Maintenant je suis un lac
Itinéraire photographique, mémoriel et erratique en Arménie, autour du lac Sevan.
Quand j'étais enfant, Vréjouie, ma grand-mère, et Hripsimé, ma grande tante, s’exprimaient parfois dans une langue que je ne comprenais pas. Après leur mort, lorsque je fus en âge d'entendre, l’étrangeté familière de leurs voix se mue en récits.
Ma mère racontait de drôles d'histoires. Il y était question de peur, de souffrance, de cruauté et de mort, mais aussi de bravoure, de douceur et de miracles. L’anecdotique y rencontrait la grande Histoire et sa cohorte de signifiants : génocide, guerre, exil, communisme et rideau de fer.
Ces récits oraux, que ma mère répétait et enrichissait de nouveaux détails au fil des années, ont laissé en moi des impressions indélébiles, comme ces contes pour enfants qui réussissent à expliquer l’inexplicable et à faire accepter l’inacceptable.
Plus tard, ces récits se rappelèrent à moi. Le temps était venu de faire mon travail de mémoire. Je me rendis en Turquie, dans les villes de mes ancêtres, ainsi qu’en en Arménie, sur les bords du lac Sevan. J'avais besoin de lier mon histoire à celle des personnages qui peuplent l’album de notre famille, de constater leur absence à travers la photographie et le silence qu'elle impose.
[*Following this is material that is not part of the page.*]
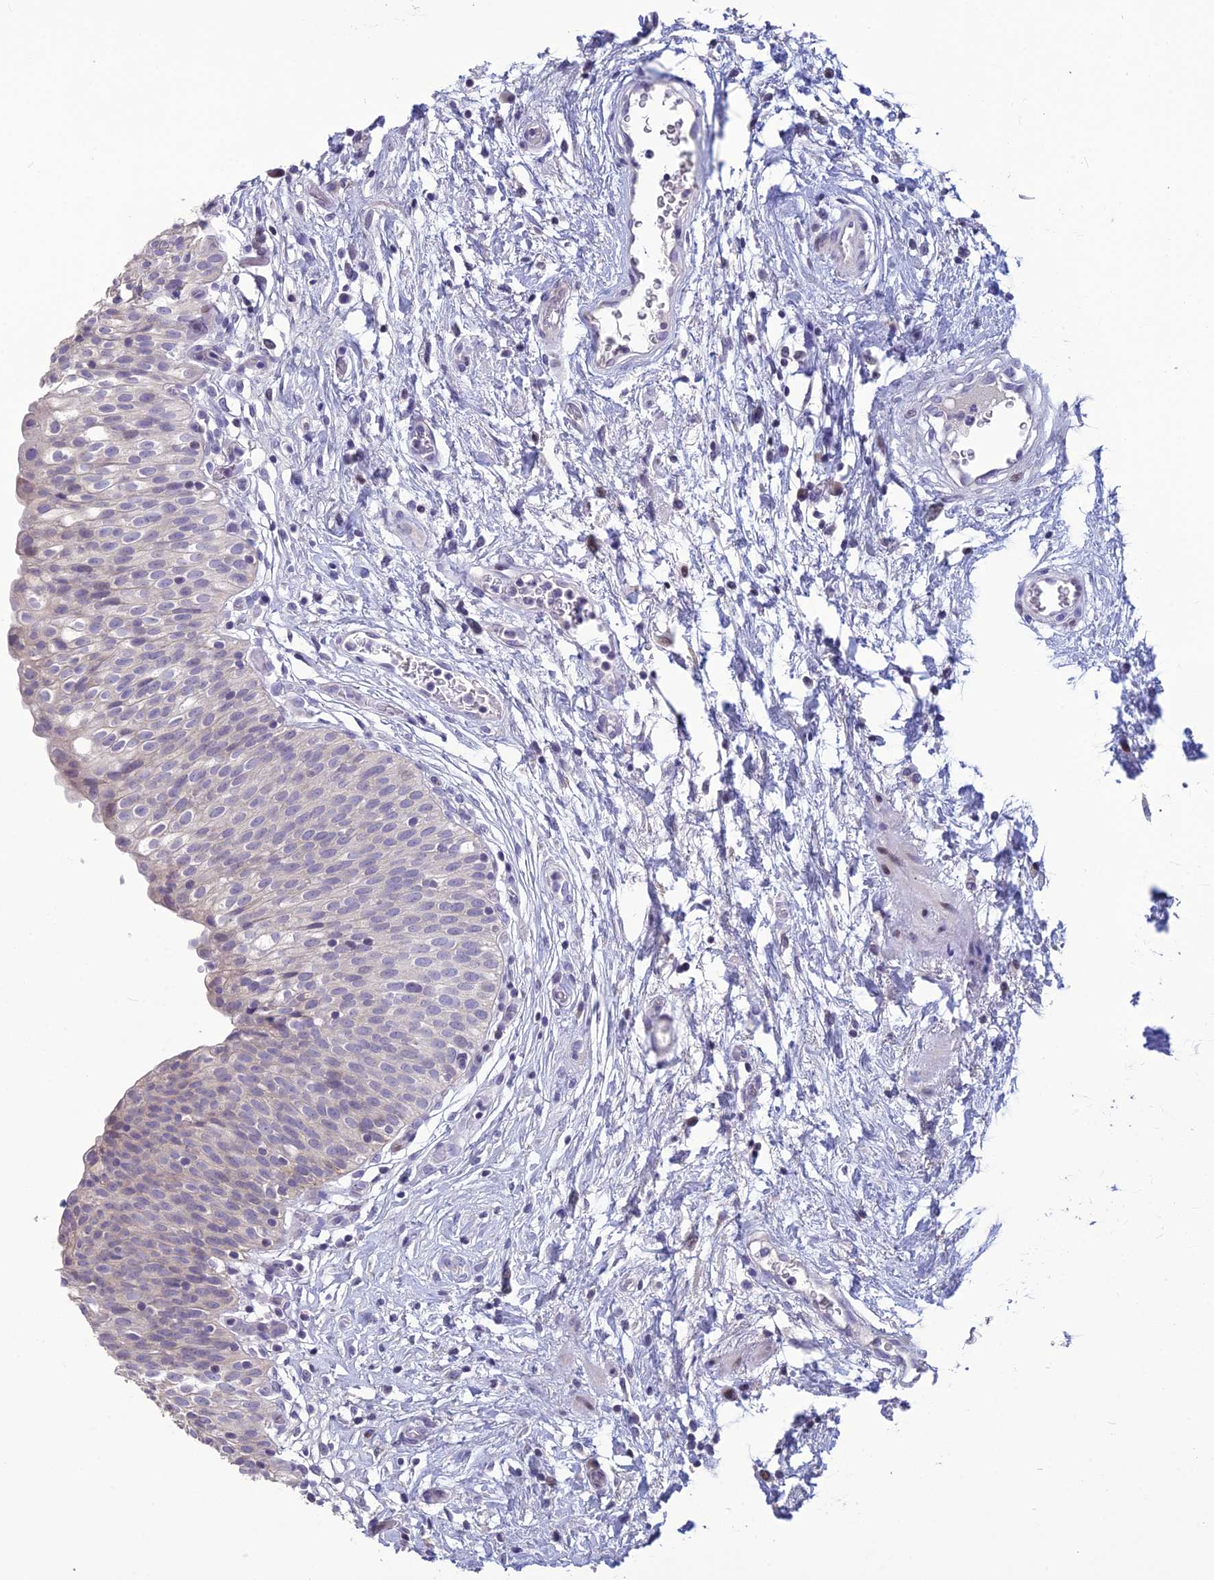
{"staining": {"intensity": "negative", "quantity": "none", "location": "none"}, "tissue": "urinary bladder", "cell_type": "Urothelial cells", "image_type": "normal", "snomed": [{"axis": "morphology", "description": "Normal tissue, NOS"}, {"axis": "topography", "description": "Urinary bladder"}], "caption": "Benign urinary bladder was stained to show a protein in brown. There is no significant staining in urothelial cells. (Stains: DAB (3,3'-diaminobenzidine) immunohistochemistry (IHC) with hematoxylin counter stain, Microscopy: brightfield microscopy at high magnification).", "gene": "TMEM134", "patient": {"sex": "male", "age": 55}}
Peut-être était-ce une façon de faire taire ces voix étranges et familières, ou bien de leur donner un sens en les remplaçant par d’autres, incarnées, traduisibles et contemporaines d’une époque qui produit ses propres récits, tout aussi ambivalents que ceux qui ont forgé mon imaginaire.
Now I'm a lake
Photographic, memorial and erratic itinerary around Lake Sevan, the Armenian Sea.
When I was a child, Vréjouie, my grandmother, and Hripsimé, my great aunt, sometimes spoke in a language I didn't understand. After their deaths, when I was old enough to hear, the familiar strangeness of their voices turned into stories.
My mother told funny stories. They spoke of fear, suffering, cruelty and death, but also of bravery, gentleness and miracles. The anecdotal met History and its cohort of signifiers: genocide, war, exile, communism and the Iron Curtain.
These oral accounts, which my mother repeated and enriched with new details over the years, left indelible impressions on me, like those children's stories that manage to explain the inexplicable and make people accept the unacceptable.
Later, these stories came back to me. The time had come to do my memory work. I went to Turkey, to the towns of my ancestors, and to Armenia, on the shores of Lake Sevan. I needed to link my story to that of the characters in our family album, to acknowledge their absence through photography and the silence it imposes. Perhaps it was a way of silencing these strange and familiar voices, or of giving them meaning by replacing them with others, embodied, translatable and contemporary with an era that produces its own narratives, just as ambivalent as those that have forged my imagination.